CIO

Ask.com gives up on search business

Switches to Q&A plan and cuts 130 jobs in N.J., China

Long the also-ran in the search market , Ask.com announced on Tuesday that it is getting out of the search business.

The Oakland, Calif.-based company is switching gears and will focus on building out its online question-and-answer service, where people take customers questions, said Doug Leeds, president of Ask.com, in a blog post .

The company will also be laying off 130 employees, most of whom are engineers, and closing offices in Edison, N.J. and Hangzhou, China, said Valerie Combs, a spokeswoman for the company.

Ask.com will outsource its search technology, but Combs wouldn't say which company might take over that work for them.

"We know that receiving answers to questions is why Ask.com users come to the site, and we are now serving them in everything we do," Leeds wrote. "Unfortunately, this absolute focus means that we need to stop investing in things outside of providing users with the best answers..."

The company has fallen behind in the increasingly competitive search arena . Just last month, online researcher comScore reported that Ask.com was in fourth place in the U.S. search market behind third-place Microsoft Bing and second-place Yahoo . It's well behind the market leader Google .

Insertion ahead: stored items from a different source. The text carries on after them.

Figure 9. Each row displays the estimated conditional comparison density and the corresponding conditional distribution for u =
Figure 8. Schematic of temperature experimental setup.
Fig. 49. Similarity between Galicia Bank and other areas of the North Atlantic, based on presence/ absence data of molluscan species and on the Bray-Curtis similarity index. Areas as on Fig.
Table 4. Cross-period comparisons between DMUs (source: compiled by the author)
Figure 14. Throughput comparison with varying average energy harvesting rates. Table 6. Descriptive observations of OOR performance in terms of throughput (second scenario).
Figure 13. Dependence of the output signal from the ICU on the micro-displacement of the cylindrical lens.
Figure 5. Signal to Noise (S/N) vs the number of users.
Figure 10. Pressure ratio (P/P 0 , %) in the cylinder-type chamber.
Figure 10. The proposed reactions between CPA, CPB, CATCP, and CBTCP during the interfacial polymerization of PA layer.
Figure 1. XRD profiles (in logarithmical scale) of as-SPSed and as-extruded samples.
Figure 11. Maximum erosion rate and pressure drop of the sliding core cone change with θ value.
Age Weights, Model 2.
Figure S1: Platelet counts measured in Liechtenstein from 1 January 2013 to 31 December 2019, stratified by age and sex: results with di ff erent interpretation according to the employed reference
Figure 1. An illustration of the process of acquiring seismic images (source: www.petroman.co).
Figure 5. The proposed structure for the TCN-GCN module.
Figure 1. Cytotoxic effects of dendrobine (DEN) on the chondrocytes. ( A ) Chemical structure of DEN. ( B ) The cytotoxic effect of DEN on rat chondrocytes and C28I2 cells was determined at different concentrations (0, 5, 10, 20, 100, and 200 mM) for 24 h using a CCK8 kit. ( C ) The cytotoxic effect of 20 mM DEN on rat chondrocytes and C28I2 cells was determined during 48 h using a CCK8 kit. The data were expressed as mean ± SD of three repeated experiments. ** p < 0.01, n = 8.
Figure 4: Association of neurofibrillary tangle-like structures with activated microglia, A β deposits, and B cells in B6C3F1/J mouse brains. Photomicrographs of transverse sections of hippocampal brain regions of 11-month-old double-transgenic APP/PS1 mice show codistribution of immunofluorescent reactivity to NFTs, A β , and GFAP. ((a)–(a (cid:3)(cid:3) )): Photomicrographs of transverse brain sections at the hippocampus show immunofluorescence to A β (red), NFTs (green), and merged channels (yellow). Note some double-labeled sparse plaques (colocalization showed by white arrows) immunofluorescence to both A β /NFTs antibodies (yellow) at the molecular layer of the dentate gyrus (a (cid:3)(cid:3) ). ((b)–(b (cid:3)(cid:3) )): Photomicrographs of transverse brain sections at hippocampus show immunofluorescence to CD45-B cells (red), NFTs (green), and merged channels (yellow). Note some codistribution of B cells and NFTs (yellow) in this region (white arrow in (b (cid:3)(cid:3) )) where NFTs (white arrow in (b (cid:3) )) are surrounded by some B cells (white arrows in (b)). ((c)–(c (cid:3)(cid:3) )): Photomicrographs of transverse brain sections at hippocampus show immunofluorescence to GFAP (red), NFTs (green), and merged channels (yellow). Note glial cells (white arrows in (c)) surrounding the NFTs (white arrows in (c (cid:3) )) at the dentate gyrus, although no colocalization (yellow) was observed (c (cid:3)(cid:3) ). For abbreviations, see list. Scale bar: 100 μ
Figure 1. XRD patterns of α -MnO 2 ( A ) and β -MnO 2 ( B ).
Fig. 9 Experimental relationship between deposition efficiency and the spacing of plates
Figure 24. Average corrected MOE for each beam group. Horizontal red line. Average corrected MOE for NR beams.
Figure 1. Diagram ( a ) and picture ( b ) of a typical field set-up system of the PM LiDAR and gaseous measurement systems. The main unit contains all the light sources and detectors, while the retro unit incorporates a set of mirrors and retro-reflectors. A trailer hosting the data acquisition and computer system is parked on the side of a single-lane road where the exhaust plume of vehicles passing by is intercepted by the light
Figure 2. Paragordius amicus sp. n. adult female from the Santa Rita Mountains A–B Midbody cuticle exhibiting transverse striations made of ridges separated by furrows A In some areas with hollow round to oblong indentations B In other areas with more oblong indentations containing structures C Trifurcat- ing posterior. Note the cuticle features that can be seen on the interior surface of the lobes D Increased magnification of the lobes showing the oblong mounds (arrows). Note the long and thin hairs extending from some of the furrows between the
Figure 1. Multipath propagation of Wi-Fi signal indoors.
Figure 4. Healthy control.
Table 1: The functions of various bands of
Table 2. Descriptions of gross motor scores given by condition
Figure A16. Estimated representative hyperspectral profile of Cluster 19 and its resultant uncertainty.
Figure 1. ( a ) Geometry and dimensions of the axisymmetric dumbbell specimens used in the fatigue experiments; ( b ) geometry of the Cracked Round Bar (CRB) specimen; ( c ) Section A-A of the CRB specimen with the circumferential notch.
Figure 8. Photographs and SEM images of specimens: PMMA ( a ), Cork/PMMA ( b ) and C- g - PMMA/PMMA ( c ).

According to comScore's numbers, Ask.com had 3.7 per cent of the search market in September. Google had 66.1 per cent.

Rob Enderle, an analyst with the Enderle Group, said he was not surprised to see Ask.com drop out of the search fray. "It's kind of a shame too because they had a nice brand and should have appealed well to older Internet users," he said.

"Their market share had dropped into the noise and I imagine there will be more people surprised that they are still around...," Enderle said. "The days of there being a lot of search engines are over for now."